Google has harmed sound SEO strategies about as much as the development of sound killed the motion picture industry. When “talkies” first came out, they did kill some silent film stars’ careers, and Google’s algorithm changes have indeed put an end to some forms of link-bait and keyword-stuffing. Many content farms that relied on automated article spinners or non-native English speakers with a tenuous grasp on natural, idiomatic writing never recovered from the first waves of Panda updates in 2011.

For other SEO content providers, though, the changes have sparked an evolution, not a slow descent. As previous strategies that relied solely on link-building and keyword manipulation have faded from the SEO scene, content marketing, social media integration and an emphasis on giving visitors full value for their time have become the norm. The environment today is more congenial and less cutthroat; successful SEO teams foster cooperation with authoritative sites instead of trying to compete with them by siphoning off their traffic with a jumble of keywords and low-value links.

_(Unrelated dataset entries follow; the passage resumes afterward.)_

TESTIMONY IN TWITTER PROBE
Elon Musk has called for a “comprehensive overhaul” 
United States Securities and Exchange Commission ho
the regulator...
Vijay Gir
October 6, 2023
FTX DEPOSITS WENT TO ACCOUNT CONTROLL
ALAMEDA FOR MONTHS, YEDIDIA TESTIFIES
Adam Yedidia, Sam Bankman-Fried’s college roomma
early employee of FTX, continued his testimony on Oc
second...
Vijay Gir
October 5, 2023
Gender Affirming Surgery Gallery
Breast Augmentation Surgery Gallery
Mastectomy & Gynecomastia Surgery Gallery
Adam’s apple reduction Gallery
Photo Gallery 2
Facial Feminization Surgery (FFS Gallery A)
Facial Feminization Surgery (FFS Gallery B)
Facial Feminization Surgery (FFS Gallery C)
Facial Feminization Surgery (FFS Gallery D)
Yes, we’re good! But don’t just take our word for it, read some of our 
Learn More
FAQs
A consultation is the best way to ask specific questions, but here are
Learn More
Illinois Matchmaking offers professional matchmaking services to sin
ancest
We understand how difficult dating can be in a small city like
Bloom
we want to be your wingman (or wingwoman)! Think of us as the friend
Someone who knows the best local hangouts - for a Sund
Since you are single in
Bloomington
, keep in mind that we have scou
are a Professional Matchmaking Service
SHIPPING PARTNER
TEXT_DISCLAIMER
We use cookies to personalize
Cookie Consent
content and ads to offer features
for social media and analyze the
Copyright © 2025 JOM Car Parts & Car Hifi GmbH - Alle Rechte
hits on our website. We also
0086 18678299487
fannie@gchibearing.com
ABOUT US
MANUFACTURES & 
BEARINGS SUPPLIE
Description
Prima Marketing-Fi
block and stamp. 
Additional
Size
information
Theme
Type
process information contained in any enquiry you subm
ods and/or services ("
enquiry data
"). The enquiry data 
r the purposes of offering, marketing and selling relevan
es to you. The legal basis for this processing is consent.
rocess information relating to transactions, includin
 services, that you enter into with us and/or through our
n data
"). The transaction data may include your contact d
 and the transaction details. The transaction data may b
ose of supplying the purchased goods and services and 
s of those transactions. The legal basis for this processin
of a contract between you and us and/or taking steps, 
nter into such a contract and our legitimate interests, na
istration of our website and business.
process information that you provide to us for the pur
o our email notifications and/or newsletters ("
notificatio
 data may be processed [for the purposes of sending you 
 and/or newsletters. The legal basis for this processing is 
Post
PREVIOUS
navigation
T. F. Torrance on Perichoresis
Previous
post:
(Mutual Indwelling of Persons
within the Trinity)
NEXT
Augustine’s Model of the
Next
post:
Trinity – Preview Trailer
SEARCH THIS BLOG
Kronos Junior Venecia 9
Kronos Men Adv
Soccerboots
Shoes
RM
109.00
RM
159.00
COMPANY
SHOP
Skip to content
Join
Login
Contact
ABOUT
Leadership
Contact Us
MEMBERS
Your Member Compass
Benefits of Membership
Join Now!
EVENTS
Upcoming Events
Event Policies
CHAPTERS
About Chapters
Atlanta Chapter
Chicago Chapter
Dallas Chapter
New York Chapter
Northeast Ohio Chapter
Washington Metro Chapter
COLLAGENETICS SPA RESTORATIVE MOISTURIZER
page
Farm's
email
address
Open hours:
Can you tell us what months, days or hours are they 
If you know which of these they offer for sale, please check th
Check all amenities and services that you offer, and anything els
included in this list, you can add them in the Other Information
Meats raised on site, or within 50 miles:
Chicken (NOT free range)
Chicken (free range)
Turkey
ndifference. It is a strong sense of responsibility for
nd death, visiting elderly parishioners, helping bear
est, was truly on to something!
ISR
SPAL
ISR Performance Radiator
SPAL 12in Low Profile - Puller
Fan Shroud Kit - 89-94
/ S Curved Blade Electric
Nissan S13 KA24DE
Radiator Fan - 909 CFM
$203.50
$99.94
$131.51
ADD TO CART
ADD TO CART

Evolutionary processes inevitably lead to some extinctions. In the case of SEO, the entities that couldn’t keep up with a changing environment were the content mills. Content mills typically relied on thousands of writers churning out words that no client ordered and few visitors read. The point of this incredible volume of skim-milk-thin content was to get people to click just long enough to sell ad space; someone searching for “How to Boil an Egg” would probably encounter the keyword-dense, superficial mill article at the top of the results page and consign a chef’s little-known but excellent personal blog post on the same topic to the back of the stack.

A few mills still produce content, but they’ve changed their tactics dramatically. Those that still seek ad revenue no longer pump out volume at anywhere near their old pace, and they have tighter quality controls. Others have formed partnerships with corporate clients, newspapers and magazines that are after a real readership, not just keyword-laden ad bait. The problem is that a gigantic mill with millions of pieces of flimsy click-bait content can’t clean up its reputation in a few days or even a few months. Google’s updates may not have killed all the mills, but they’ve forced them to alter the way they do business and revise millions of pages.

Change is coming slowly to the big mills, but for smaller content marketers, PR firms and SEO services, adapting to Google’s updates happens almost as quickly as updates appear. SEO specialists and smaller writing teams offer more maneuverability than mills and content aggregate sites can deliver. Writers and content creators who read SEO industry news can be proactive, changing what they write to fit what Google will likely do as well as modifying their content to align with previous updates. They customize writing in ways the struggling mills can’t.

Far from killing off SEO, Google’s algorithms have helped it grow in new ways that benefit both readers and custom SEO content providers. Each algorithm change is a refinement of what Google does best: helping connect readers with the information they want to find as simply as possible.